Das abgelaufene Geschäftsjahr hätte schlechter laufen können für den Automatenhersteller Rowa: Erstmals wurden nach Unternehmensangaben in einem Jahr mehr als 600 neue Anlagen verkauft, der Umsatz sei um mehr als 10 Prozent gestiegen. Doch während man in Apotheken hierzulande unangefochten Marktführer ist, steckt das Geschäft mit Krankenhäusern noch in den Anfängen. Jetzt ist Rowa mit einem Großprojekt in der Mainzer Uniklinik ein erster großer Schritt in diesem Wachstumsmarkt gelungen.
15 Meter lang und 4 Meter breit – die Universitätsklinik in Mainz verfügt jetzt über den größte Kommissionierer in einer deutschen Krankenhausapotheke. Die einzelnen Kliniken und Institute fordern täglich 4000 Packungen in der Apotheken an, rund 80 Prozent davon erhalten sie ab sofort vollautomatisch aus zwei Rowa Vmax-Kommissionierern.
Die Universitätsmedizin Mainz besteht aus über 60 Fachkliniken mit insgesamt rund 1500 Betten. Dort werden jährlich über 65.000 Patienten stationär versorgt. Die Arzneimittelanforderungen der Stationen gehen auf elektronischem Wege bei der Apotheke ein. Dort kontrollieren die Mitarbeiter die Order und leiten sie an den Kommissionierer weiter. Der Roboter rechnet dann selbstständig aus, wie viele der genormten Transportboxen für die Bestellung benötigt werden. Die Boxen sind mit einem Barcode versehen, um eine eindeutige Zuordnung jederzeit zu ermöglichen.
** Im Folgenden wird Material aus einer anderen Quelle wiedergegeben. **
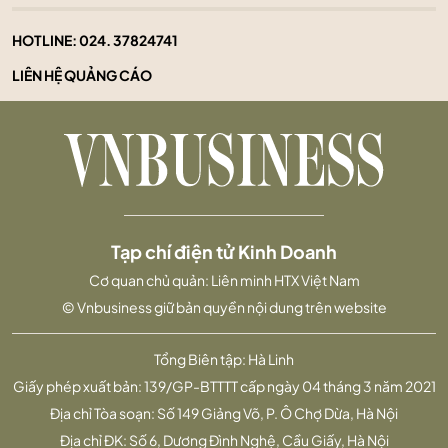
HOTLINE:
024. 37824741
LIÊN HỆ QUẢNG CÁO
Tạp chí điện tử Kinh Doanh
Cơ quan chủ quản: Liên minh HTX Việt Nam
© Vnbusiness giữ bản quyền nội dung trên website
Tổng Biên tập: Hà Linh
Giấy phép xuất bản: 139/GP-BTTTT cấp ngày 04 tháng 3 năm 2021
Địa chỉ Tòa soạn: Số 149 Giảng Võ, P. Ô Chợ Dừa, Hà Nội
Địa chỉ ĐK: Số 6, Dương Đình Nghệ, Cầu Giấy, Hà Nội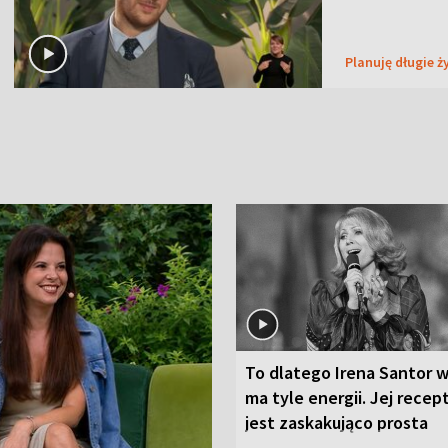
Planuję długie ż
To dlatego Irena Santor w
ma tyle energii. Jej recep
jest zaskakująco prosta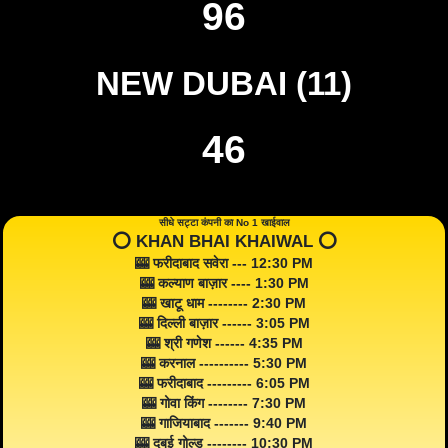
96
NEW DUBAI (11)
46
सीधे सट्टा कंपनी का No 1 खाईवाल
⭕️ KHAN BHAI KHAIWAL ⭕️
🎰 फरीदाबाद सवेरा --- 12:30 PM
🎰 कल्याण बाज़ार ---- 1:30 PM
🎰 खाटू धाम -------- 2:30 PM
🎰 दिल्ली बाज़ार ------ 3:05 PM
🎰 श्री गणेश ------ 4:35 PM
🎰 करनाल ---------- 5:30 PM
🎰 फरीदाबाद --------- 6:05 PM
🎰 गोवा किंग -------- 7:30 PM
🎰 गाजियाबाद ------- 9:40 PM
🎰 दुबई गोल्ड -------- 10:30 PM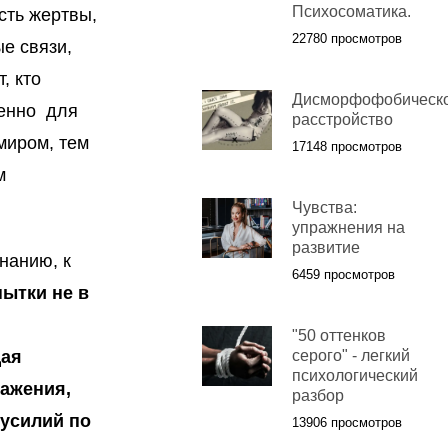
Психосоматика.
сть жертвы,
22780 просмотров
е связи,
, кто
Дисморфофобическ
ценно для
расстройство
миром, тем
17148 просмотров
м
Чувства:
упражнения на
развитие
нанию, к
6459 просмотров
ытки не в
"50 оттенков
щая
серого" - легкий
психологический
ажения,
разбор
 усилий по
13906 просмотров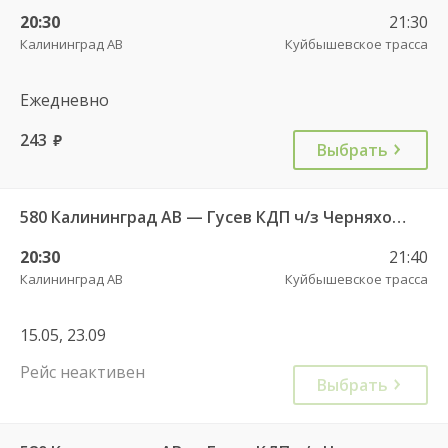
20:30
21:30
Калининград АВ
Куйбышевское трасса
Ежедневно
243
руб.
Выбрать
580 Калининград АВ — Гусев КДП ч/з Черняховск АС
20:30
21:40
Калининград АВ
Куйбышевское трасса
15.05, 23.09
Рейс неактивен
Выбрать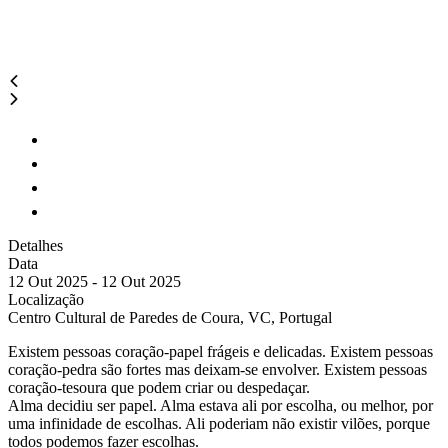
Detalhes
Data
12 Out 2025 - 12 Out 2025
Localização
Centro Cultural de Paredes de Coura, VC, Portugal
Existem pessoas coração-papel frágeis e delicadas. Existem pessoas
coração-pedra são fortes mas deixam-se envolver. Existem pessoas
coração-tesoura que podem criar ou despedaçar.
Alma decidiu ser papel. Alma estava ali por escolha, ou melhor, por
uma infinidade de escolhas. Ali poderiam não existir vilões, porque
todos podemos fazer escolhas.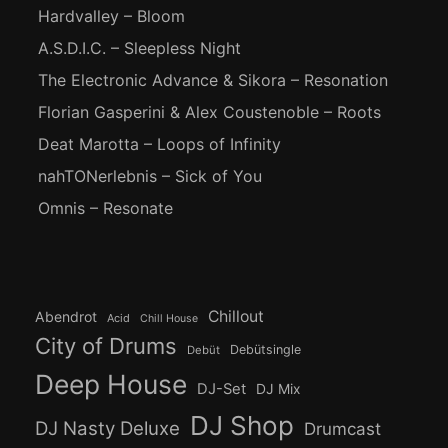
Hardvalley – Bloom
A.S.D.I.C. – Sleepless Night
The Electronic Advance & Sikora – Resonation
Florian Gasperini & Alex Coustenoble – Roots
Deat Marotta – Loops of Infinity
nahTONerlebnis – Sick of You
Omnis – Resonate
Chillout
Abendrot
Acid
Chill House
City of Drums
Debütsingle
Debüt
Deep House
DJ-Set
DJ Mix
DJ Shop
DJ Nasty Deluxe
Drumcast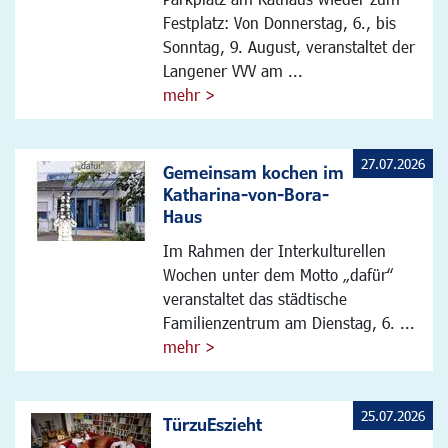
Festplatz: Von Donnerstag, 6., bis
Sonntag, 9. August, veranstaltet der
Langener VVV am ...
mehr >
27.07.2026
Gemeinsam kochen im
Katharina-von-Bora-
Haus
Im Rahmen der Interkulturellen
Wochen unter dem Motto „dafür“
veranstaltet das städtische
Familienzentrum am Dienstag, 6. ...
mehr >
25.07.2026
TürzuEszieht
Die Leiterin der Arzneimittelausgabe, Dr. Mareike Kunkel, freut sich darüber, dass der Kommissionierer die automatische Einlagerung übernimmt und diese nicht mehr manuell erfolgen muss. Der zweite große Vorteil ist laut Kunkel die Verfallskontrolle: Mussten früher alle Packungen zweimal jährlich einzeln herausgenommen und kontrolliert werden, kann verfallkritische Ware jetzt automatisch ausgelagert werden.
Weil jede Packung vor der Einlagerung gescannt wird, ist auch ein Chargenrückruf möglich. Die betroffenen Arzneimittel können per Knopfdruck automatisch ausgelagert werden. Das ist vor allem für Arzneimittel mit Dokumentationspflicht von Bedeutung. Zu den chargenpflichtigen Produkten zählen etwa Blutgerinnungsfaktoren, Immunglobuline und andere Arzneimittel, die aus Blutspenden hergestellt werden.
Auch die Inventur geht bei mehr als 50.000 Artikeln natürlich bequemer. Das Apothekenteam soll sich so künftig deutlich mehr mit der Beratung befassen können. Die Verwaltung der Aufträge und Bestände soll ebenfalls vereinfacht werden, weil das Lagerverwaltungssystem über ein automatisches Berichtswesen verfügt.
Die Universitätsmedizin hat sich für zwei identische Kommissionierautomaten – und somit für eine gespiegelte Anlage – entschieden. „Wenn einer der beiden Kommissionierautomaten ausfällt, steht immer noch der andere zur Verfügung“, sagt die Direktorin der Apotheke der Universitätsmedizin Mainz, Professor Dr. Irene Krämer. Bei dem Vorgängermodell, einem Halbautomaten, mussten die Mitarbeiter der Apotheke morgens immer noch die Schächte selbst befüllen.
Die Arzneimittel sind in den beiden neuen Automaten auf 22 Grad Celsius klimatisiert. Kühlpflichtige Ware und Betäubungsmittel (BtM) müssen aber nach wie vor per Hand kommissioniert werden. Die Fehlerquote des Roboters liegt laut Rowa bei unter 0,1 Prozent.
Der erste vollautomatische Kommissionierer, der die Ware sowohl ein- als auch auslagert, wurde 1995 im Universitätsklinikum Hamburg-Eppendorf installiert. Der Hersteller KHT mit der Tochter Apostore ist Marktführer in diesem Segment.
Rowa hat erst vereinzelt Roboter in Kliniken stehen, allerdings war man im Ausland aktiver, vor allem in Großbritannien. Und die Firma aus Kelberg sieht in dem Segment – wie auch im Geschäft mit Großhändlern – einen Wachstumsmarkt. Immerhin kommt auch Care Fusion aus dem Klinikbereich. Der US-Medizintechnikkonzern aus Kalifornien hatte Rowa 2011 übernommen und ist auf Produkte und Dienstleistungen für Krankenhäusern spezialisiert.